Le milieu littéraire de Saint-Germain-des-Prés existe toujours, avec ses écrivains, ses éditeurs, les modes successives, le pseudo-chic, le snobisme, les réceptions, la superficialité, la flagornerie : ce qui a fait sa légende… Dans cet univers concurrentiel et élitiste, chacun voudra critiquer systématiquement tous les autres personnages : ceux qui montent et les autres qui se maintiennent. Presque comme dans la vraie vie.
Un couple de directeurs littéraires, Claire et Pierre, traverse la société française, et commente les faits et gestes de chacun de ses contemporains, tout en attendant la venue d’un prochain roman à succès pouvant le renflouer ; mais ce manuscrit salutaire tarde à se manifester. Le quotidien de Claire et Pierre est fait de rencontres, mais surtout d’impressions, d’appréciations et de rejets. Mise en abyme ? Ce n’est pas tant l’intrigue qui importe, ni le dénouement, mais plutôt l’atmosphère ; c’est ce qui distingue fondamentalement les romans français – traditionnellement fondés sur le style – des romans américains, qui sont généralement axés sur la dramatisation et le climax.

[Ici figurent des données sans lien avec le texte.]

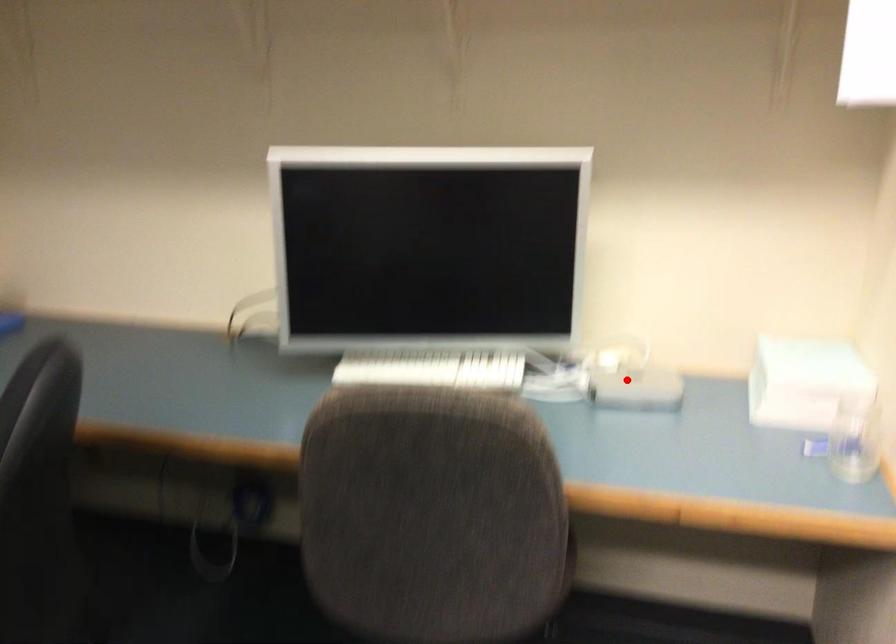
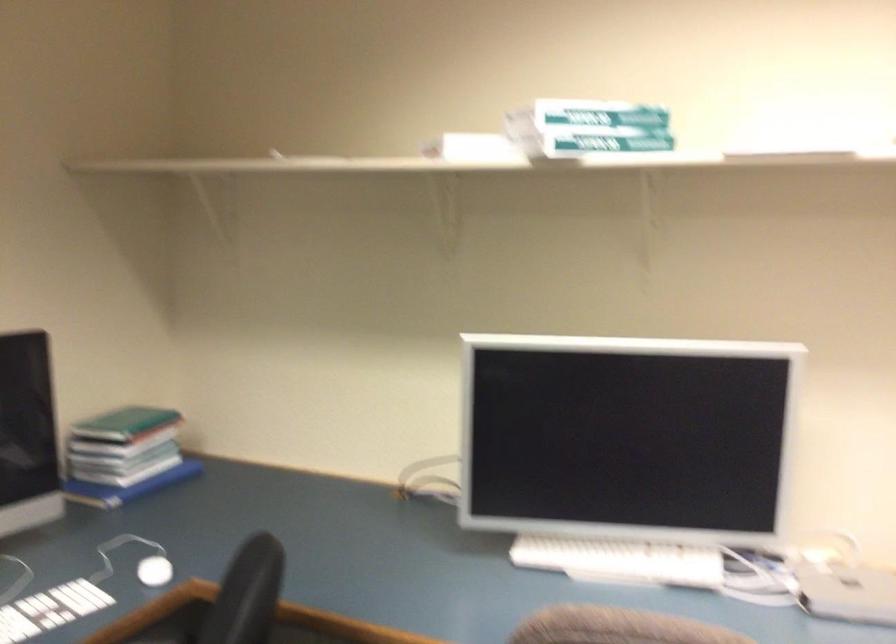
Where in the second image is the point corresponding to the highlighted location from the first image?

(846, 591)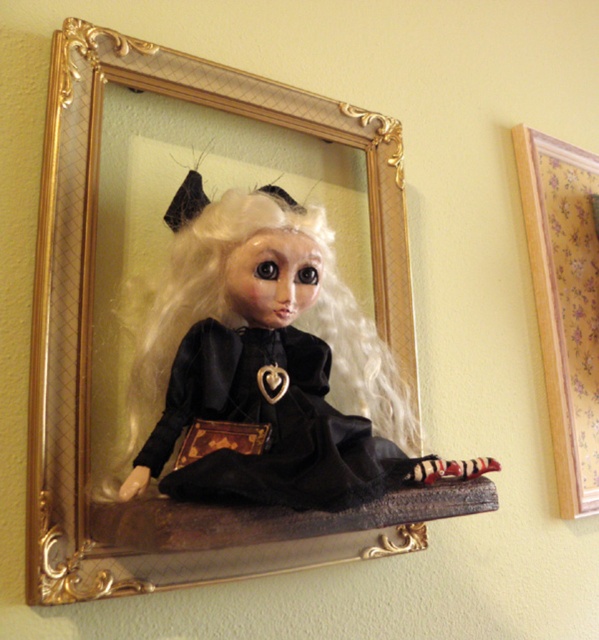
Question: Which object is the farthest from the black velvet dress at center?

Choices:
 (A) goldwoodenpicture frame at center
 (B) white silky hair at center
 (C) wooden at upper right

Answer: (C)

Question: Which point is farther to the camera?

Choices:
 (A) [x=313, y=352]
 (B) [x=388, y=336]
 (C) [x=168, y=332]
 (D) [x=540, y=237]

Answer: (D)

Question: Considering the real-world distances, which object is closest to the black velvet dress at center?

Choices:
 (A) white silky hair at center
 (B) goldwoodenpicture frame at center
 (C) wooden at upper right

Answer: (A)

Question: Is black velvet dress at center further to the viewer compared to white silky hair at center?

Choices:
 (A) yes
 (B) no

Answer: (B)

Question: In this image, where is goldwoodenpicture frame at center located relative to white silky hair at center?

L’auteur du Dictionnaire chic du cinéma s’attarde ici encore au chic : pour le décrire, le mettre en évidence, puis le disséquer romanesquement. Pour sa littérature d’évasion, Éric Neuhoff accumule sciemment les lieux communs et ponctue chaque petite phrase d’un mot recherché, « porteur », évocateur ou inspirant, qui suggère artificiellement un signe distinctif, comme un petit supplément de clinquant, ou pour apporter une autre idée dépaysante. On repense au montage des attractions, à l’époque d’Eisenstein, pionnier de la théorie du cinéma : le but de ce processus était de juxtaposer des éléments inattendus qui capturent le regard, et de renouveler constamment ces petites surprises. Un peu comme la voix hors champ dans Une femme mariée, de Godard, qui énumérait des impressions fugitives, apparemment discontinues. Neuhoff sait fabriquer quelque chose de moderne, de très « tendance », immédiatement perceptible comme étant dans l’air du temps. Pour apprécier ce roman, il faudrait avoir ce procédé à l’esprit afin de vérifier dans chaque paragraphe comment celui-ci est appliqué. Voici quelques exemples, glanés çà et là, de ces phrases contenant un mot caractérisant, qui retient l’attention, qui pousse à la réflexion : « Il y avait cette femme très pète-sec qui travaillait dans l’intelligence artificielle » ; « Elle demanda aux Calmens quel genre d’anxiolytiques ils prenaient ». Similairement, les noms de métropoles prestigieuses (on compte une nouvelle ville mentionnée presque à chaque page) servent à glorifier, à ajouter au passage une touche de scintillant, de glamour : « Un milliardaire turinois décrivait sa rencontre avec son épouse psychanalyste » ; « Au milieu d’un silence, la danseuse déclara qu’elle avait commencé un scénario qui se passait à New York » ; « Ça te plaît, Buenos Aires ? » ; « Édouard appela de Barcelone ». En sachant comment celui-ci opère, on se laisse porter par le style attractif d’Éric Neuhoff.